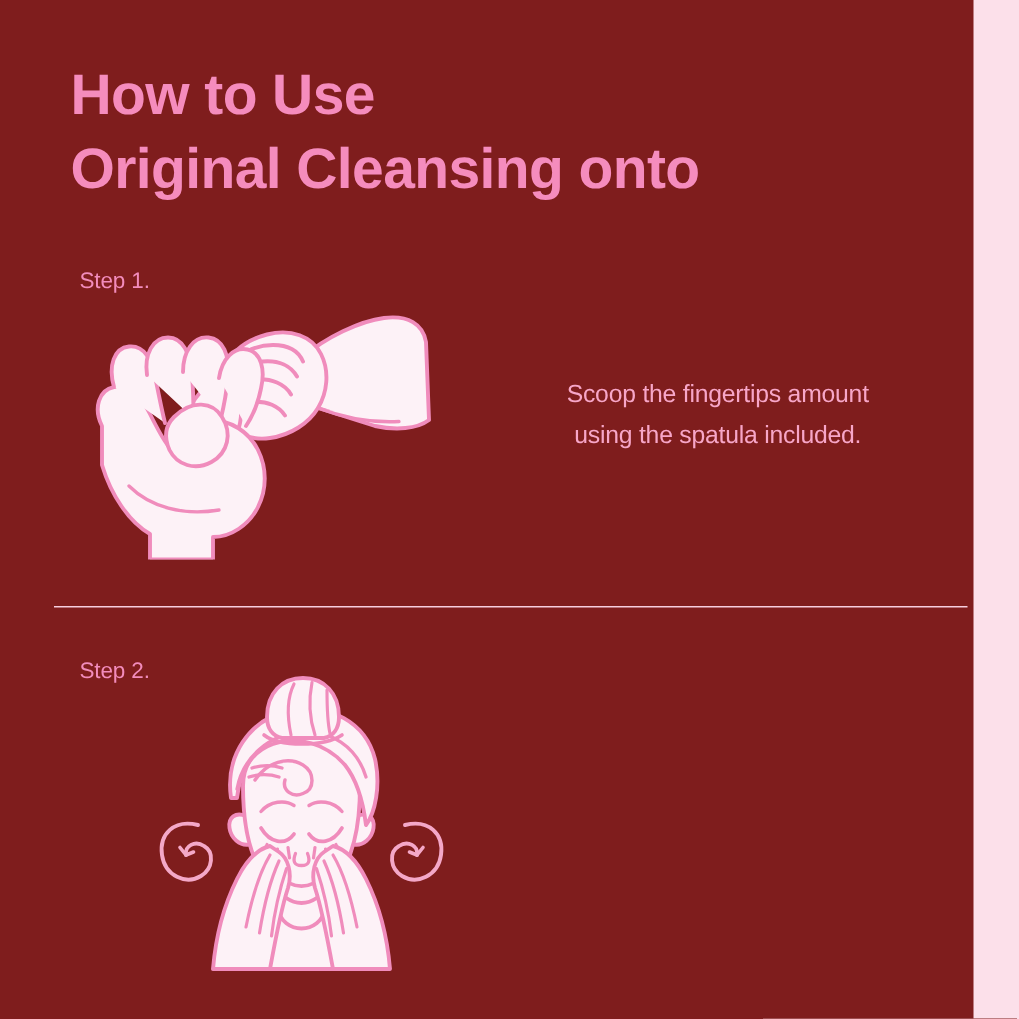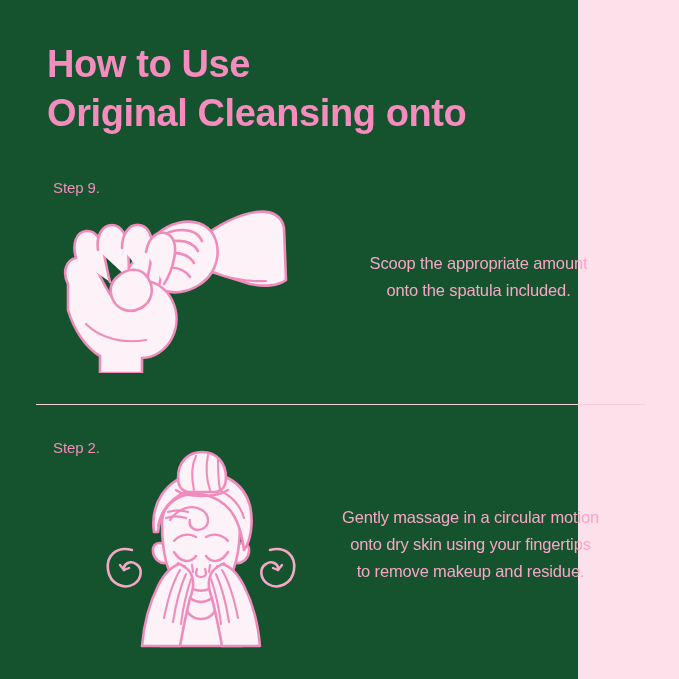--- a/index.html
+++ b/index.html
@@ -9,23 +9,23 @@
   body {
     width: 679px;
     height: 679px;
     overflow: hidden;
     background: #fce0ea;
     font-family: "Liberation Sans", sans-serif;
     -webkit-font-smoothing: antialiased;
   }
   .page {
     position: relative;
-    width: 578px;
+    width: 649px;
     height: 679px;
-    background: #14532d;
+    background: #7f1d1d;
     box-sizing: border-box;
   }
 
   
   .header {
     position: absolute;
     left: 47px;
     top: 40px;
     width: 560px;
   }
@@ -89,21 +89,21 @@
 
 <div class="page">
 
   <div class="header">
     <div class="title-line">How to Use</div>
     <div class="title-line">Original Cleansing onto</div>
   </div>
 
   <div class="step step-1">
 
-    <div class="step-label">Step 9.</div>
+    <div class="step-label">Step 1.</div>
 
     <div class="illustration">
       <svg width="260" height="175" viewBox="0 0 260 175" fill="none" xmlns="http://www.w3.org/2000/svg">
         <g stroke="#f08cbc" stroke-width="2.6" stroke-linecap="round" stroke-linejoin="round" fill="#fdf2f7">
 
           <path d="M160 40 C175 27 198 16 214 14 C230 12 240 18 242 30 L244 82 C236 88 222 89 208 86 L170 74 Z"></path>
 
           <path d="M104 54 C108 40 120 29 136 25 C152 21 166 26 172 38 C178 50 176 64 170 74
                    C164 84 152 92 138 94 C124 96 112 90 106 80 C100 70 100 62 104 54 Z"></path>
 
@@ -137,22 +137,22 @@
         </g>
 
         <g stroke="#f08cbc" stroke-width="2.6" stroke-linecap="round" stroke-linejoin="round" fill="#fdf2f7">
           <path d="M74 80 C86 68 100 70 106 80 C113 91 110 104 99 110 C88 116 76 112 71 102
                    C67 93 68 86 74 80 Z"></path>
         </g>
       </svg>
     </div>
 
     <div class="step-text">
-      <div>Scoop the appropriate amount</div>
-      <div>onto the spatula included.</div>
+      <div>Scoop the fingertips amount</div>
+      <div>using the spatula included.</div>
     </div>
 
   </div>
 
   <div class="divider"></div>
 
   <div class="step step-2">
 
     <div class="step-label">Step 2.</div>
 
@@ -224,21 +224,16 @@
                    C30 114 23 118 24 124"></path>
           <path d="M24 124 L20 119 M24 124 L29 122" stroke-width="2.4"></path>
 
           <path d="M170 104 C186 100 196 110 194 124 C192 138 178 144 168 138 C160 133 159 122 166 118
                    C172 114 179 118 178 124"></path>
           <path d="M178 124 L182 119 M178 124 L173 122" stroke-width="2.4"></path>
         </g>
       </svg>
     </div>
 
-    <div class="step-text">
-      <div>Gently massage in a circular motion</div>
-      <div>onto dry skin using your fingertips</div>
-      <div>to remove makeup and residue.</div>
-    </div>
 
   </div>
 
 </div>
 
 </body></html>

◆ **What is required**:
Taking the material above one line at a time, count the lines that include "width" as a word or string, and give only that number.

◆ **Reply**:
9